Que quede en claro que, en la práctica, estas dos visiones no se excluyen mutuamente. Por supuesto, los demócratas prefieren un crecimiento económico más elevado; los republicanos no eliminarán todos los impuestos y reglamentaciones. La retórica de las campañas exagera las diferencias. Aún así, los contrastes son genuinos. 

Lo que tienen en común, a mi parecer, es la nostalgia. 

Las prácticas de Obama constituyen un populismo barato. Obama parece suponer que las complejidades de la ACA y sus repetidos ataques contra las empresas (compañías petroleras, compañías de seguros, bancos, fondos de inversión, fondos de patrimonio privado y “los ricos” en general) no afectan el clima para las inversiones y la creación de puestos de trabajo. Eso es dudoso. 

Su distribucionalismo tiene consecuencias. Es cierto, Obama heredó una economía pésima y una perdida de trabajo masiva; pero el hecho de que la recuperación se haya debilitado, mientras el desempleo continúa alto, no puede divorciarse de la falta de confianza que él ha generado en la comunidad empresarial. 

En cuanto a Romney, su énfasis en un mayor crecimiento económico, aunque deseable, no es panacea alguna. Incluso si triunfara, las tasas de crecimiento no llegarían a los niveles previos por una sencilla razón: una sociedad que envejece. 

Habrá más jubilados y menos trabajadores nuevos. Romney no puede cambiar ese hecho. E incluso un crecimiento económico más veloz dejará enormes déficits presupuestarios, que reflejan una gran brecha —también impulsada por el envejecimiento y los altos costes sanitarios— entre los compromisos futuros de gastos y los impuestos. 

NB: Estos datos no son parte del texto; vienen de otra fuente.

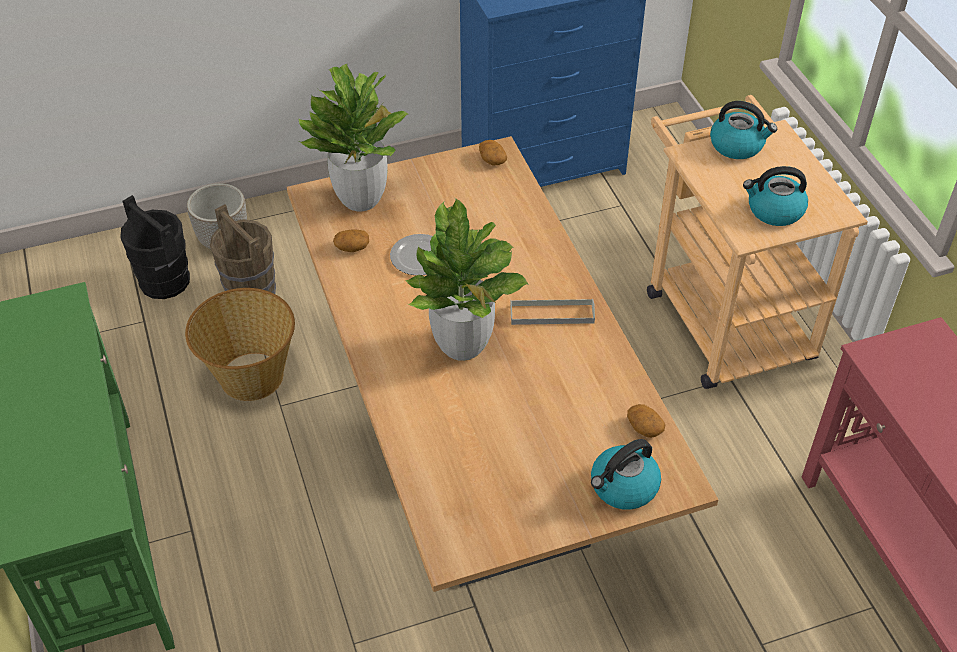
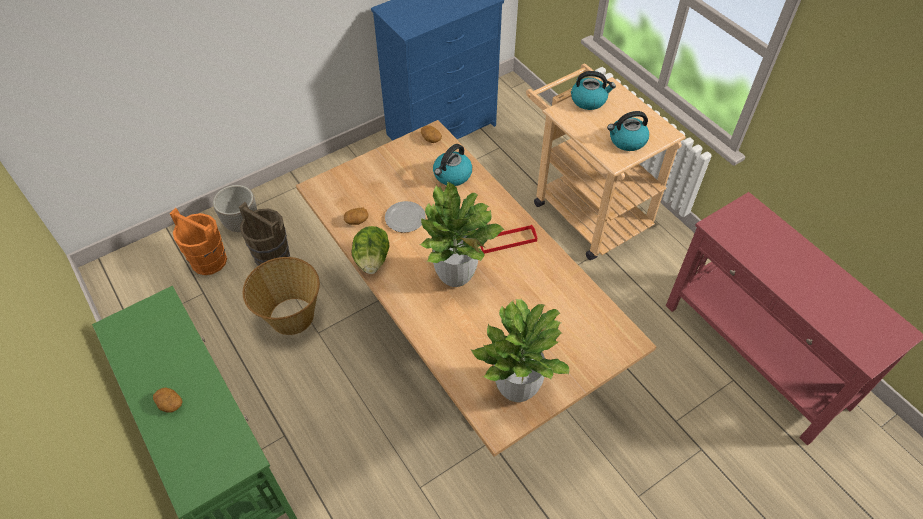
camera: 15 degrees left, 5 degrees up
black bucket [120,195,190,299] -> orange bucket [170,208,227,275]
potted plant [299,63,408,211] -> potted plant moved to [471,299,569,402]
grey tray [510,298,595,325] -> red tray [480,225,537,254]
kettle [591,439,661,510] -> kettle moved to [433,144,472,186]
potato [627,404,665,438] -> potato moved to [153,387,183,413]
none -> lettuce [351,226,389,274]

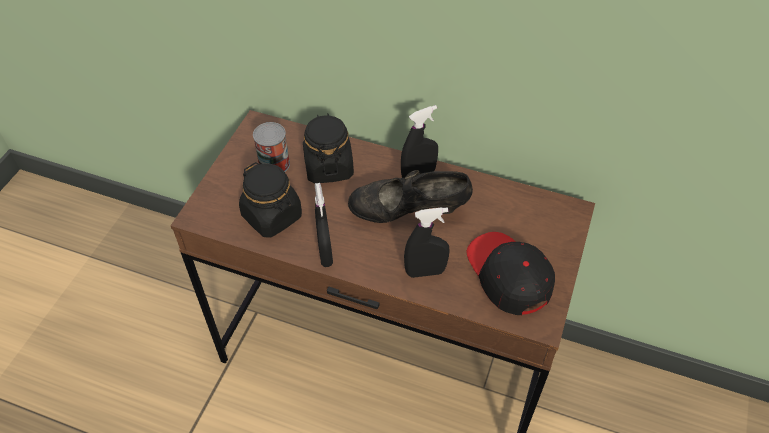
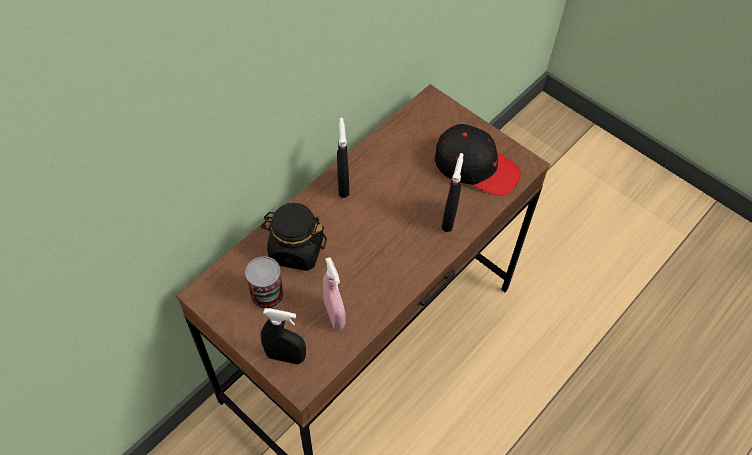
camera: 70 degrees left, 5 degrees up
black jar [239,162,302,237] -> pink spray bottle [322,257,346,330]
black spray bottle [315,183,333,267] -> black spray bottle moved to [261,308,306,364]
black shoe [348,170,473,223] -> none
black cap [467,232,555,315] -> black cap turned 150 degrees counterclockwise [435,124,521,196]

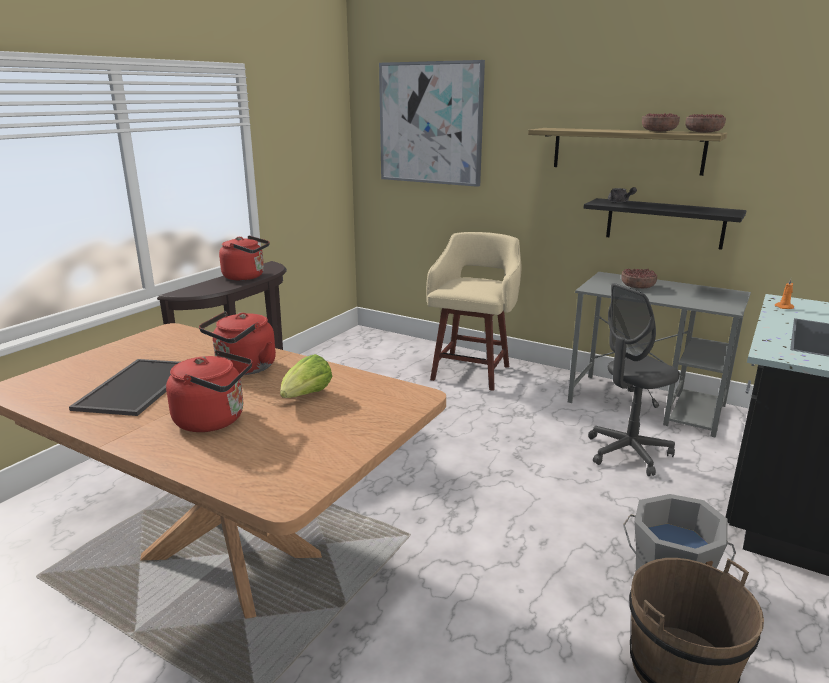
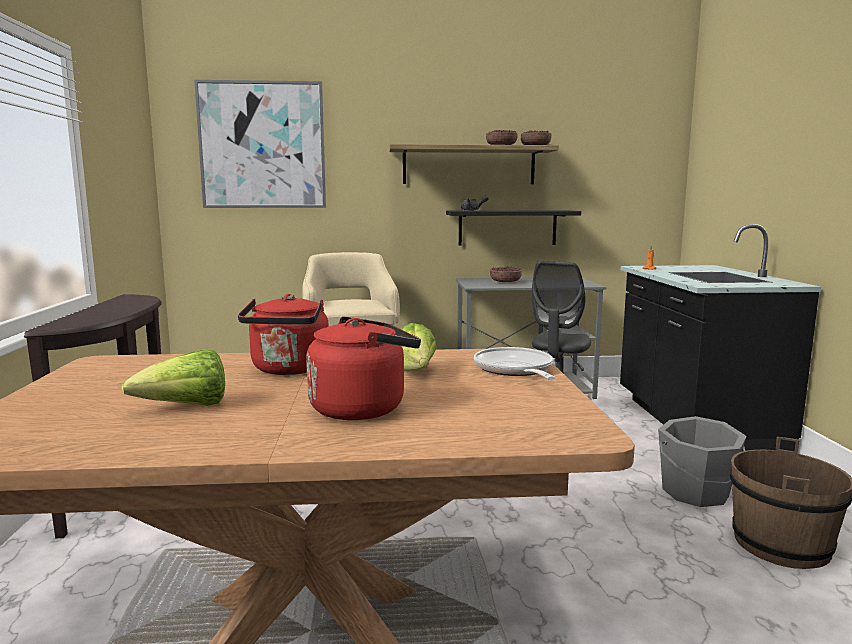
camera: 35 degrees left, 10 degrees down
tray [69,359,180,416] -> lettuce [122,349,225,406]
red kettle [219,235,270,280] -> none
none -> frying pan [474,347,555,380]

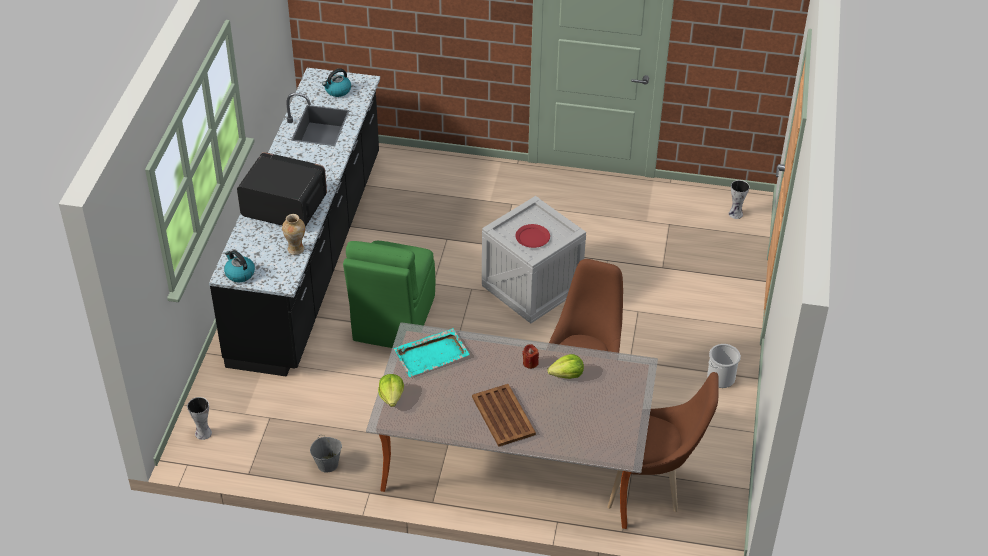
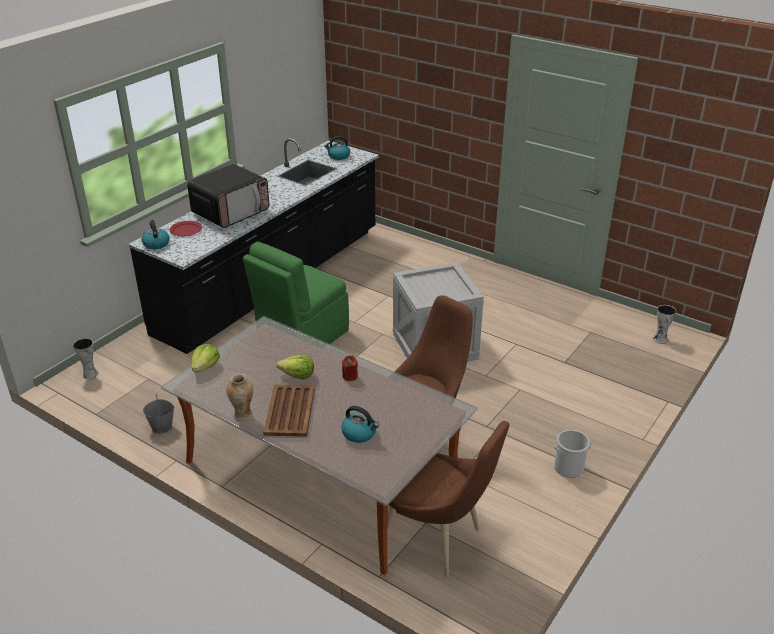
camera: 25 degrees right, 10 degrees down
microwave [237,152,327,227] -> microwave turned 90 degrees clockwise [187,164,269,228]
vase [282,214,305,255] -> vase moved to [226,373,253,422]
turquoise tray [394,328,470,377] -> none
red plate [516,224,550,248] -> red plate moved to [170,221,202,236]
lettuce [548,354,584,379] -> lettuce moved to [277,355,314,380]
none -> kettle [341,406,379,443]

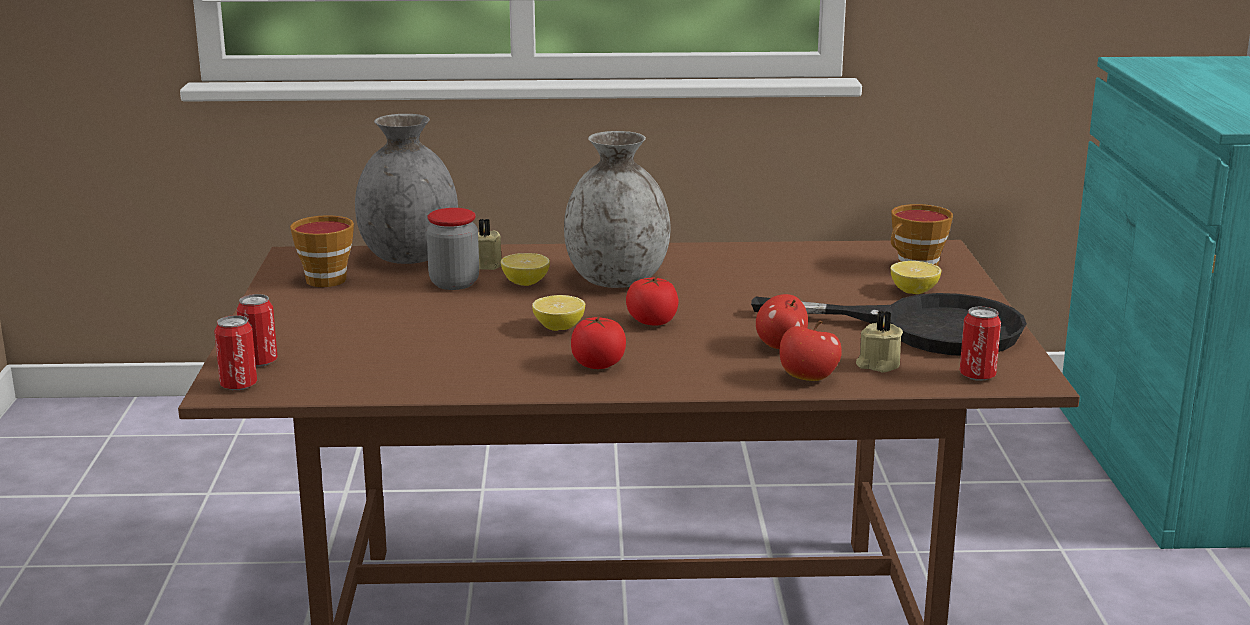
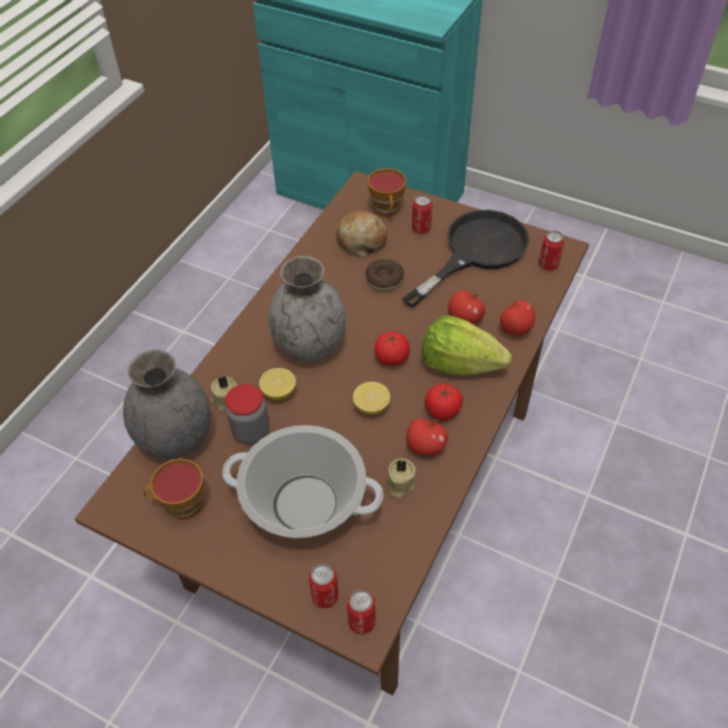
camera: 60 degrees left, 30 degrees up
beige candle [856,311,903,372] -> beige candle moved to [387,458,416,498]
lemon [891,261,942,294] -> can [412,195,433,234]
none -> cooking pot [222,425,383,538]
none -> bread [336,210,387,257]
none -> donut [365,259,404,291]
none -> apple [406,419,448,457]
none -> lettuce [422,315,512,375]

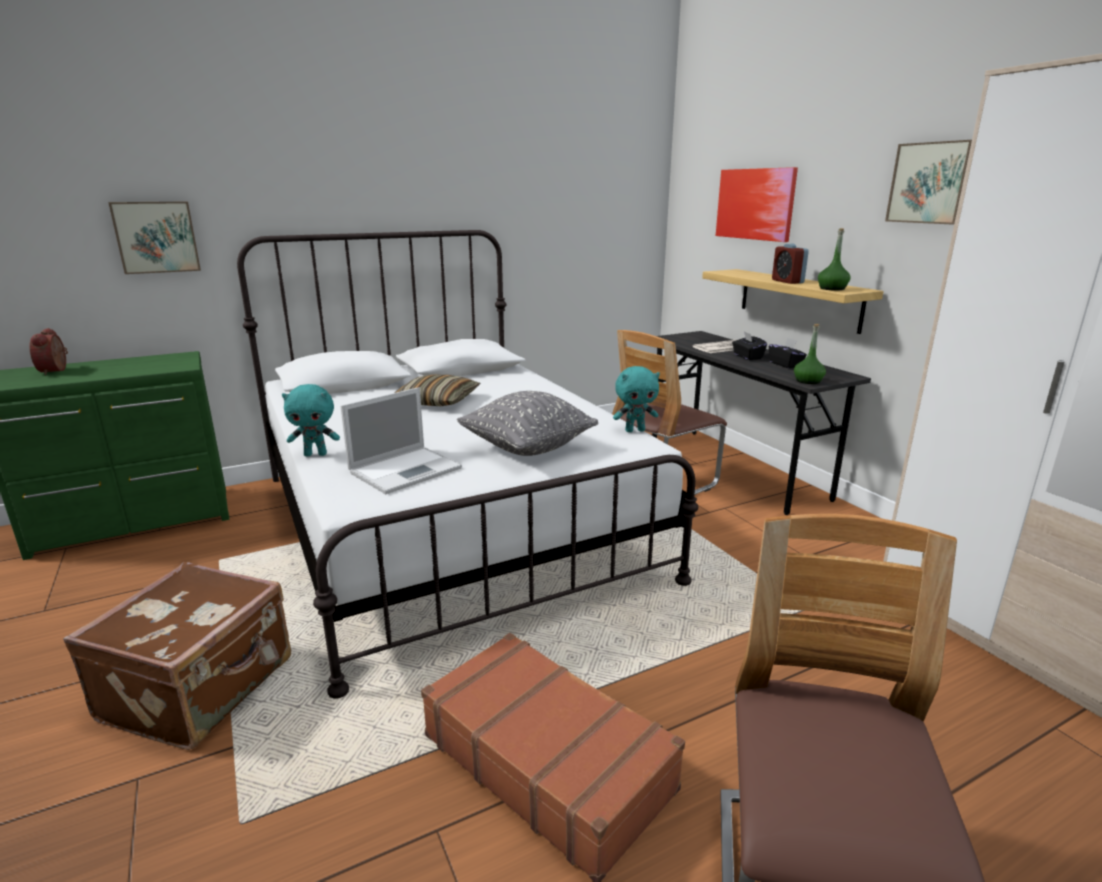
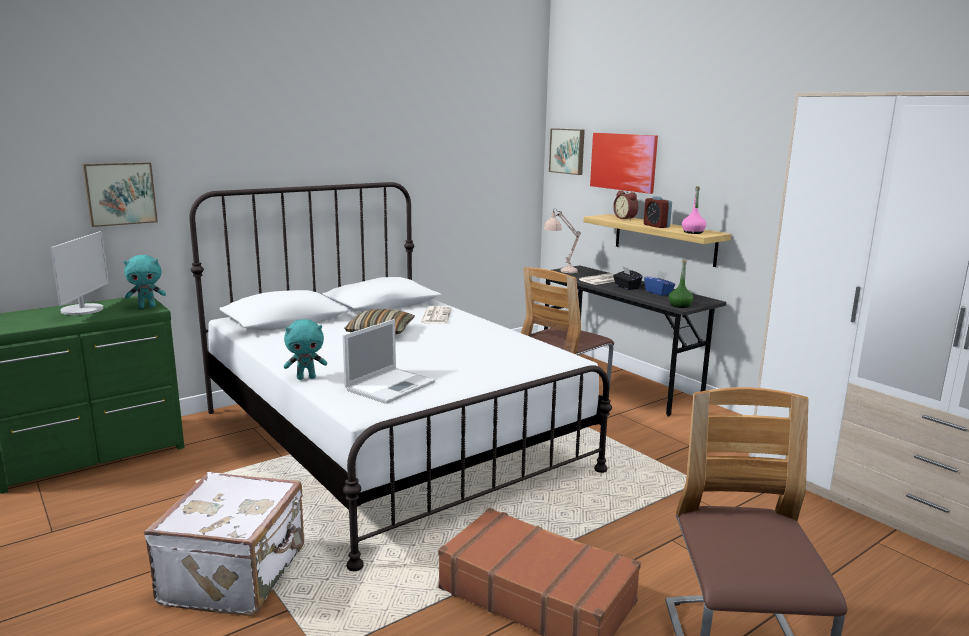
camera: 10 degrees left, 5 degrees down
alarm clock [29,328,68,375] -> alarm clock moved to [613,190,638,220]
brown suitcase [63,562,291,750] -> white suitcase [144,472,304,616]
grey pillow [457,391,598,456] -> none
turquoise plush toy [613,366,660,432] -> turquoise plush toy moved to [124,255,166,308]
black tissue box [769,338,807,368] -> blue tissue box [644,271,675,296]
green bottle [818,228,851,291] -> pink bottle [682,186,707,234]
picture [885,140,972,225] -> picture moved to [549,128,585,175]
none -> monitor [50,231,109,315]
none -> newspaper [420,306,452,324]
none -> beige table lamp [543,208,581,273]

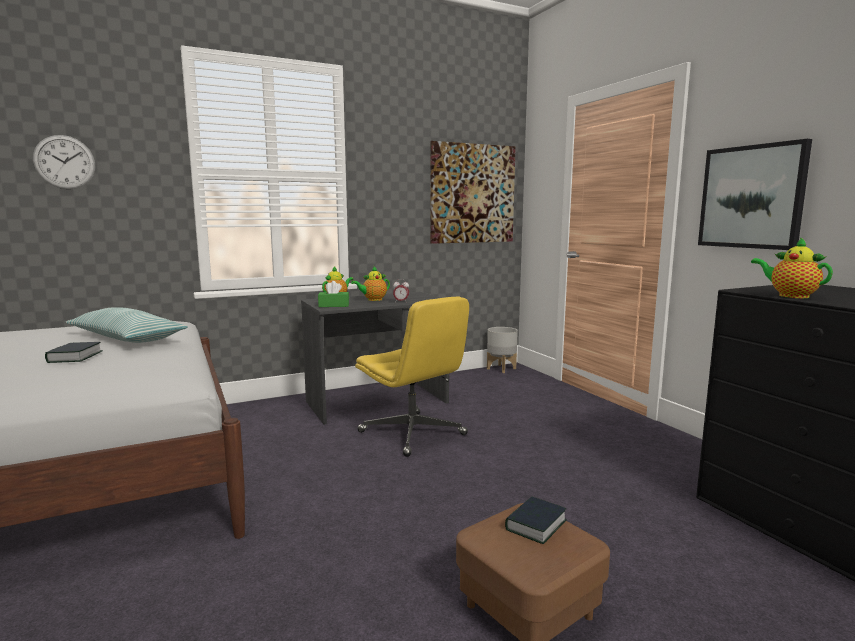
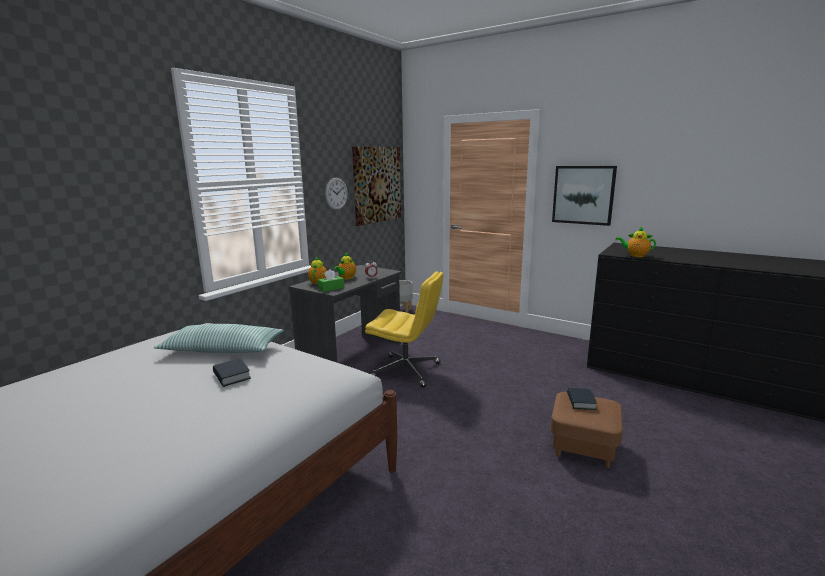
camera: 30 degrees left, 5 degrees up
wall clock [33,135,95,189] -> wall clock moved to [325,178,348,210]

Pueden recortarse las tasas fiscales; pero toda pérdida de rentas públicas tendría que contrarrestarse dando fin a las exenciones fiscales. 

Las campañas mediáticas que Obama y Romney están librando mutuamente no son una sorpresa políticamente. 

La victoria le espera al que pueda convencer a los electores menos comprometidos que el otro es un canalla. 

El desliz nostálgico de los demócratas en protectores sociales y de los republicanos en reductores de impuestos es igualmente comprensible. Los papeles son conocidos y satisfactorios. El problema es que han sido sobrepasados por la realidad. Los estereotipos de ayer no resolverán los problemas actuales. 

Un asunto central para el ganador de noviembre será resolver la brecha entre los compromisos de gastos gubernamentales y sus recursos fiscales —y deberá resolverla de manera que no sacuda la economía en forma tal que se deteriore aún más; o, alternativamente, que no conmocione a la opinión pública creando una reacción negativa y derrumbándose. 

El desafío real, aunque ignorado, es el siguiente: redefinir el gobierno en forma tal que sea económicamente viable y políticamente aceptable. Considerando que la campaña presidencial podría clarificar opciones o animar a un consenso, hasta el momento, se la ha desaprovechado.